Overall, Nijhoff concluded, Robeco supports the effort to streamline and simplify the frameworks.
A cull of CSRD
It’s not clear how the European Commission plans to measure what a 25% reduction in reporting requirements looks like, but the current lobbying requests appear to be aiming for a more ambitious cut.
“It’s the most objective way of looking at the sustainability of companies”
Maurits Heldring, a senior responsible investment adviser at PGGM
In their letter, the French authorities called for the number of CSRD-related indicators to be “significantly lightened” and limited to climate-related issues, for now at least.
It also wants companies to be allowed to keep more information private, including all capital expenditure plans, for competitiveness reasons.
Other groups have called for a redesign of the European Sustainability Reporting Standards, and to move CSRD over to a ‘comply or explain’ regime.
Voluntary taxonomy
ERT argued in its letter that taxonomy disclosures were of low value to investors, because the framework is too vague and doesn’t generate comparable data.
“This means that companies invest significant time and resources in disclosures that are then in fact disregarded by their prime user group,” it said.
French business association AFEP and German business association Deutsches Aktieninstitut are asking for the taxonomy to be made completely voluntary.
“That would be the death of the taxonomy,” says Maurits Heldring, a senior responsible investment adviser at Dutch pension giant PGGM, which uses taxonomy disclosures and definitions to inform its sustainable investment methodology.
“It’s actually a very useful tool for investors,” says Heldring.
“It’s not perfect, but it’s the most objective way of looking at the sustainability of companies – the criteria are clear and stringent, which helps to avoid greenwashing.”
“In my view, nobody would use it if it was voluntary, so that would be the worst option.”
Heldring is more bullish about another change to the taxonomy that’s been floated in recent weeks: that the Do No Significant Harm (DNSH) and minimum social safeguard elements should become voluntary, rather than the whole framework.
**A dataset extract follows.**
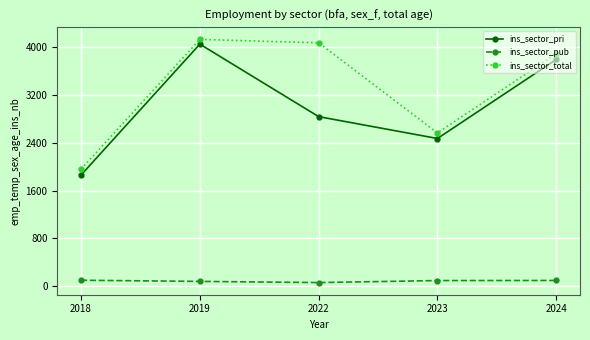

What is the spread (max minus min) of values at 2018?

1861.2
Currently, the regulation says a business activity that demonstrably contributes to an environmental objective – climate mitigation, say, or biodiversity – must also prove it doesn’t undermine any others (DNSH) and that it complies with basic norms around human rights and working conditions (minimum social safeguards) before it qualifies as fully taxonomy-aligned.
These two final hurdles are often the hardest to clear, and result in a lot of companies falling outside the taxonomy’s coverage.
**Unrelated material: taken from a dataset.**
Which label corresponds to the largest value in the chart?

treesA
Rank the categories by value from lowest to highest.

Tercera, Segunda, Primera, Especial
Removing them from the mandatory requirements, some argue, could make it easier for investors to allocate to activities that contribute to specific environmental strategies, like net zero. Then companies could voluntarily choose to pass DNSH and social safeguards criteria if they want to call themselves fully “sustainable”.
“That could be a temporary solution while those most difficult parts develop,” says Heldring. “It would still be very valuable for us to have information about companies’ taxonomy-eligible activities when we’re making decisions, even if they’re not fully sustainable.”
A plan is taking shape
In a leaked document seen by IPE last week, the Commission said its “first” omnibus would remain focused on sustainability disclosures and due diligence.
Senior officials have suggested in recent days that more omnibuses may be created to deal with other parts of the regulatory agenda, including green real-economy policy.
More will become clear on February 26th, when the Commission is expected to unveil the first legislative proposal.